Mismatch Repair (MMR) proteins—MLH1, MSH2, MSH6, and PMS2—play a crucial role in correcting DNA replication errors. Mutations in these proteins can lead to MMR deficiency (dMMR), contributing to genomic instability and impacting treatment decisions in cancers such as endometrial and colorectal cancer. However, identifying patients with dMMR from real-world data is challenging due to the variability in how MMR and its four sub-markers are documented in free-text pathology reports. Reporting practices vary significantly across pathologists, hospitals, and healthcare systems. Some reports provide detailed information on each individual protein, others simply state the overall MMR status as deficient (dMMR) or proficient (pMMR), and some use a combination of these approaches.
Naïve methods, such as using basic search techniques like regular expressions, often struggle to effectively capture this variability, resulting in a limited number of patients being correctly identified for analysis.
In a recent analysis of an oncology dataset contained within the Arcturis real world data. ArcTEX was able to identify 20% more reports with actionable MMR status compared to a naïve implementation by considering both the overall MMR status and all four submarkers. As shown below, ArcTEX was able to identify 1,606 reports containing MMR information, compared to 1,336 reports using a naïve approach. Additionally, ArcTEX can filter out reports where clinical features are mentioned in a non-actionable context, such as “not applicable,” “requested,” or “to follow.”
Of these 1,606 reports, 51.9% contained both the overall MMR status and details about individual submarkers, 31.4% mentioned only the overall MMR status, and 16.6% listed the individual submarkers without specifying the overall status. This variability highlights the complexities of MMR reporting, even within a single dataset.

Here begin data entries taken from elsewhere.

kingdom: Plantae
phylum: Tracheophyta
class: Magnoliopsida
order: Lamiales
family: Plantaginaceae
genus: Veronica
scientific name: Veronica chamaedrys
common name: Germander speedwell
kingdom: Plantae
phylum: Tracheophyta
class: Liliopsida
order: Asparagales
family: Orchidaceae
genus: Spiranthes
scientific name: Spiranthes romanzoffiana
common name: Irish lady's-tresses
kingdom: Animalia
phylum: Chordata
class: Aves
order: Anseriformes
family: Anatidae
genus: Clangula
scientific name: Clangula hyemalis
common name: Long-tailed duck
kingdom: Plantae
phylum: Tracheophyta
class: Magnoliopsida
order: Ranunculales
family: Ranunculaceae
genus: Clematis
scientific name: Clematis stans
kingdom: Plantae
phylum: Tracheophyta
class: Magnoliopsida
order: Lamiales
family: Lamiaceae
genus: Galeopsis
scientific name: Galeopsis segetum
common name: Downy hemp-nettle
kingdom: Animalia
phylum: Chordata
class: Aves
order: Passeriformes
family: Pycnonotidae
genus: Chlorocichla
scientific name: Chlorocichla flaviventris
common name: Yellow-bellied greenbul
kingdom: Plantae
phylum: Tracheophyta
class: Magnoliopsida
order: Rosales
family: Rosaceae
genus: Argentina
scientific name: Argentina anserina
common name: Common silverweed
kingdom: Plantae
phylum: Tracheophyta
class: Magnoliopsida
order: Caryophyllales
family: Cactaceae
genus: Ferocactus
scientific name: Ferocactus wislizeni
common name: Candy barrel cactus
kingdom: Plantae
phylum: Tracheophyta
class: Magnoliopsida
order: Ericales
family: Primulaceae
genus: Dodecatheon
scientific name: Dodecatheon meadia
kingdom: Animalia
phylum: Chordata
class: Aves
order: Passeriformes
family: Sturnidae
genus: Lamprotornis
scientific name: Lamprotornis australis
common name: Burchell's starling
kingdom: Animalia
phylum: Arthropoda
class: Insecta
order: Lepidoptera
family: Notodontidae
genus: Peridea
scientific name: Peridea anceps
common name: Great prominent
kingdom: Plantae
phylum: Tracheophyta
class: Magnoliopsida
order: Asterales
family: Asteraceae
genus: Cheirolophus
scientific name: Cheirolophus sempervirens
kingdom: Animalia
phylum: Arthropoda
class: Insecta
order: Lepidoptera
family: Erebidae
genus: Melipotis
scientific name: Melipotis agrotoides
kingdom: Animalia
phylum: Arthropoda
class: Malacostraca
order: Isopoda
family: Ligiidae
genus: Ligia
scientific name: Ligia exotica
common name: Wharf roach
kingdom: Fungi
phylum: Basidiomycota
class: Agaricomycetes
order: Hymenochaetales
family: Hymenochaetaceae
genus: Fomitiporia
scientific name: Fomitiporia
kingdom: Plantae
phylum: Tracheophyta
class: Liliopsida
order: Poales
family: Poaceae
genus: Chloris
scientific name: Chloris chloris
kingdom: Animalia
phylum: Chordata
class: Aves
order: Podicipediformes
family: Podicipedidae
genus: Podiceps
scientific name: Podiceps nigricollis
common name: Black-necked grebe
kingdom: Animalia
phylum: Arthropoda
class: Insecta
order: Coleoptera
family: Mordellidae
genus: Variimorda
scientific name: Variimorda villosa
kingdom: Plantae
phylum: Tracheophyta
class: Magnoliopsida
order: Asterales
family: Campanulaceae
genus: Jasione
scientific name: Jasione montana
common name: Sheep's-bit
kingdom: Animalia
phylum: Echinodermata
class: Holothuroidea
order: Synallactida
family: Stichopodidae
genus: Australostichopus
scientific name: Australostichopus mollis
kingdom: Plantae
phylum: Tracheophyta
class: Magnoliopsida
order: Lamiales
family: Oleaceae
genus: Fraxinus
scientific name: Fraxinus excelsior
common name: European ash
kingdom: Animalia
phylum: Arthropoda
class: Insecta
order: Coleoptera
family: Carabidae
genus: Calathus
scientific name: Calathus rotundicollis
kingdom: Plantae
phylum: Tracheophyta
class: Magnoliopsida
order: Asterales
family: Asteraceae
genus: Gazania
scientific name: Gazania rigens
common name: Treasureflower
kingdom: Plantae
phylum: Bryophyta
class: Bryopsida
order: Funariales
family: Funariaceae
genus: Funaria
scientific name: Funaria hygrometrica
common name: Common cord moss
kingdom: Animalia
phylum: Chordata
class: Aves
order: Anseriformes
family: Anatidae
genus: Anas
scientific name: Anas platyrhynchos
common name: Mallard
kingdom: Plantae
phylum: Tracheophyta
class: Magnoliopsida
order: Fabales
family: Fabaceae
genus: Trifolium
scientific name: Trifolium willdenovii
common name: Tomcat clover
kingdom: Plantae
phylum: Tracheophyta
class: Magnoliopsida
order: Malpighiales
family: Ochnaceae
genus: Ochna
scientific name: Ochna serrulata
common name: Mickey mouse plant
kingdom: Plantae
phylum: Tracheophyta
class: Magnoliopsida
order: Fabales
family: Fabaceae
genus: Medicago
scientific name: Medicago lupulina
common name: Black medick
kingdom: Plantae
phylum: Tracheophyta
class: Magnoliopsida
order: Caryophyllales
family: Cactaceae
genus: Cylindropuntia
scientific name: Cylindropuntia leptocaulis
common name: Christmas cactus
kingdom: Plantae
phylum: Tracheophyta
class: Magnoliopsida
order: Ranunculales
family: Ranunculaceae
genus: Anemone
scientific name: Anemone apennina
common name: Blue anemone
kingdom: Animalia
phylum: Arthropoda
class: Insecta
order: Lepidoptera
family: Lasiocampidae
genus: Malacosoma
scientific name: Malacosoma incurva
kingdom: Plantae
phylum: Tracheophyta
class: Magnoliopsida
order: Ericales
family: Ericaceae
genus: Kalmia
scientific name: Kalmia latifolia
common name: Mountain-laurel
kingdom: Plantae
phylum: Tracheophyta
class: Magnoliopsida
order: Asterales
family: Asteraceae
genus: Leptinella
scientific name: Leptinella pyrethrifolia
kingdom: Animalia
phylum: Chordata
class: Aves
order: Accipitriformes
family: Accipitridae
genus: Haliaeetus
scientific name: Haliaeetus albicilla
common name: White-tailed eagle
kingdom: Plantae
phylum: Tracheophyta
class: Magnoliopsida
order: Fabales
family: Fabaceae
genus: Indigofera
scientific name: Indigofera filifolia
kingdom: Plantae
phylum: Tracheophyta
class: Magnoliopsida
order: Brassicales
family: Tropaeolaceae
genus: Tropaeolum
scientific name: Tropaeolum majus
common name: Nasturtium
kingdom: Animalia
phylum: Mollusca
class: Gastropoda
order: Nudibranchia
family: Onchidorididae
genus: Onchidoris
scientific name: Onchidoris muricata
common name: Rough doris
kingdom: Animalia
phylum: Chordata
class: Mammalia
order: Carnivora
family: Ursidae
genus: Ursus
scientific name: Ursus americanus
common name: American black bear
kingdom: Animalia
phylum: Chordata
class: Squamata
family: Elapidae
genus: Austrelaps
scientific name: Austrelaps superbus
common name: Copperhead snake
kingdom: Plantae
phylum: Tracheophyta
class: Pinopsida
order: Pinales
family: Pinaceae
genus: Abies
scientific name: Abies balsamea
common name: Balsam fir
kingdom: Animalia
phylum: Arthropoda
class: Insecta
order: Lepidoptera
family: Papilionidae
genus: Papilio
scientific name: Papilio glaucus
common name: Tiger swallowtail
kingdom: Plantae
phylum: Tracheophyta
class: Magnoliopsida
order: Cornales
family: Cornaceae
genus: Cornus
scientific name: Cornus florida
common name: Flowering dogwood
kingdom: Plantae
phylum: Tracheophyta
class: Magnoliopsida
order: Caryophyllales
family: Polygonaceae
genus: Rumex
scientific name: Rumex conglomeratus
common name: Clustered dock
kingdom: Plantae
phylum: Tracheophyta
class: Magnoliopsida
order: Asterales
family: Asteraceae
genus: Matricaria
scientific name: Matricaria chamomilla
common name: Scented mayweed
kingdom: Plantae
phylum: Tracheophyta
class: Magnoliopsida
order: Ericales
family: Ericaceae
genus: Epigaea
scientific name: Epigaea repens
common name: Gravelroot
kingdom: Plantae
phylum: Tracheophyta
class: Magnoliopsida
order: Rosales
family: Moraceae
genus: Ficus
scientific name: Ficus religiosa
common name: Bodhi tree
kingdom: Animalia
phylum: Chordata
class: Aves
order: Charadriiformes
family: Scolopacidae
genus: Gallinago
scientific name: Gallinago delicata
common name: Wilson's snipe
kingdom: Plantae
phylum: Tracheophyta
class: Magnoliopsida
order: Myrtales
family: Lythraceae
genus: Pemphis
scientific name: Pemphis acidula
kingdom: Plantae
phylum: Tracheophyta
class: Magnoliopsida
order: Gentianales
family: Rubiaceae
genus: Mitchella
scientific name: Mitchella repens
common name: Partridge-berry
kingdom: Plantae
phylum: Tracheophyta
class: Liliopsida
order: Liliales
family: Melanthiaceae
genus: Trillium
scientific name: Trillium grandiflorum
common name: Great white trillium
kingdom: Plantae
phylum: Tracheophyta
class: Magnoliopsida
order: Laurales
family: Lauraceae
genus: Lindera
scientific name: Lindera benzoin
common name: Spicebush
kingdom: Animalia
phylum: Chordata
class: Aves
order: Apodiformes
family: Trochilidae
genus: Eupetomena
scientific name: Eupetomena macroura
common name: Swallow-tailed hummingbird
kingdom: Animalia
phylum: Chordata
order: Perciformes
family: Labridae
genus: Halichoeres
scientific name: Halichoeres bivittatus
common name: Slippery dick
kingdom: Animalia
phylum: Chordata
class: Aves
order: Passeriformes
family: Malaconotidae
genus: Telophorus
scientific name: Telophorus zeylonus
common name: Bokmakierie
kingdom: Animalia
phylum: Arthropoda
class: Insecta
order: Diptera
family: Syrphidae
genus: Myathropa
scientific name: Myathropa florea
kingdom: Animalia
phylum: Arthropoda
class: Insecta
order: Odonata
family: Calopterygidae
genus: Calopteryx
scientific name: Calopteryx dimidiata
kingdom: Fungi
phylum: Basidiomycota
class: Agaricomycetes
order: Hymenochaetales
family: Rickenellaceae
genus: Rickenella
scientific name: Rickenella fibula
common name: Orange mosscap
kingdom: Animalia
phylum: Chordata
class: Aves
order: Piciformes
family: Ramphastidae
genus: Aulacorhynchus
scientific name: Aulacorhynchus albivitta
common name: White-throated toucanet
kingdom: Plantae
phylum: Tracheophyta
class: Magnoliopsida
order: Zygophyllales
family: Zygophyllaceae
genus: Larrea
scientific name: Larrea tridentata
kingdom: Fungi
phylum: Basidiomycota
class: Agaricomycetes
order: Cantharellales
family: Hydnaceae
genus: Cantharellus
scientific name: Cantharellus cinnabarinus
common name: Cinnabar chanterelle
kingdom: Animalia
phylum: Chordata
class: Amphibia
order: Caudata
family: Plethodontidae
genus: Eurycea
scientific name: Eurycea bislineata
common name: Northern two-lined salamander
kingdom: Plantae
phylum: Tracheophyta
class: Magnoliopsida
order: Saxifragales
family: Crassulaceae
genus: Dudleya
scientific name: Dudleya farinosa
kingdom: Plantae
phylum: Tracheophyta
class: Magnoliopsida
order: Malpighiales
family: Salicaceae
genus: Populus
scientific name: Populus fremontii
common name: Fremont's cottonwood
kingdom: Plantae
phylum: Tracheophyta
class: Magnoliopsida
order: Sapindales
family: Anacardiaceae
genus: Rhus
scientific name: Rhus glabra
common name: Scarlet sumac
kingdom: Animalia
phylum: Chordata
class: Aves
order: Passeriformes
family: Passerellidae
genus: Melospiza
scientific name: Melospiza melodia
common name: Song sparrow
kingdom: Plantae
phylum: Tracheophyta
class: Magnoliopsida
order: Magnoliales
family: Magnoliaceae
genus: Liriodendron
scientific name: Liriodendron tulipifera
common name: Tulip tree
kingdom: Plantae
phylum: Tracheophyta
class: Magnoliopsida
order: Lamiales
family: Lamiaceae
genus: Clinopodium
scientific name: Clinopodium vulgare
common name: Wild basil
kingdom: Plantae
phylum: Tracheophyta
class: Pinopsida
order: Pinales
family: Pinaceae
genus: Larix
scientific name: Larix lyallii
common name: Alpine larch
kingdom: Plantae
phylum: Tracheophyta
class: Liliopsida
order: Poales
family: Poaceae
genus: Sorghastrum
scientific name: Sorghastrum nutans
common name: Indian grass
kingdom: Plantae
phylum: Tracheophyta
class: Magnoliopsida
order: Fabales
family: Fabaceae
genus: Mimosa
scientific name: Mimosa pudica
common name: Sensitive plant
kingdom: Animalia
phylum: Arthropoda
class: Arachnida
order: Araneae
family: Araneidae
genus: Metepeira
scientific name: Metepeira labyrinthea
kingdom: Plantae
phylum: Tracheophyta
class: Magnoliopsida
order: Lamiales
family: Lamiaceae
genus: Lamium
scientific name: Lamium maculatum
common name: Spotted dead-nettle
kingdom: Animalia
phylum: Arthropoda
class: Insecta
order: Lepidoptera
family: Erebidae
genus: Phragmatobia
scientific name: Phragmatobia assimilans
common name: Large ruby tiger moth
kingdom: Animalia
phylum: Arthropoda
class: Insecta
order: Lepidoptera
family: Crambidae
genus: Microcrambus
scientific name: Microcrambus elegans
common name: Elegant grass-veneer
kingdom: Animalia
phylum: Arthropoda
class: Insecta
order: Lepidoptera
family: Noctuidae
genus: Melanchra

For reports that include both, the overall MMR status and individual submarkers, ArcTEX further enhances data quality by cross validating this information. As illustrated in the figure above, there is a 97.8% agreement between explicitly stated MMR status and the status inferred from the individual submarkers when both are available. The remaining 2.2% of discrepancies are flagged for manual review. This process allows for a more efficient and accurate analysis of free-text oncology data, ultimately enhancing data reliability and providing deeper insights into oncology research.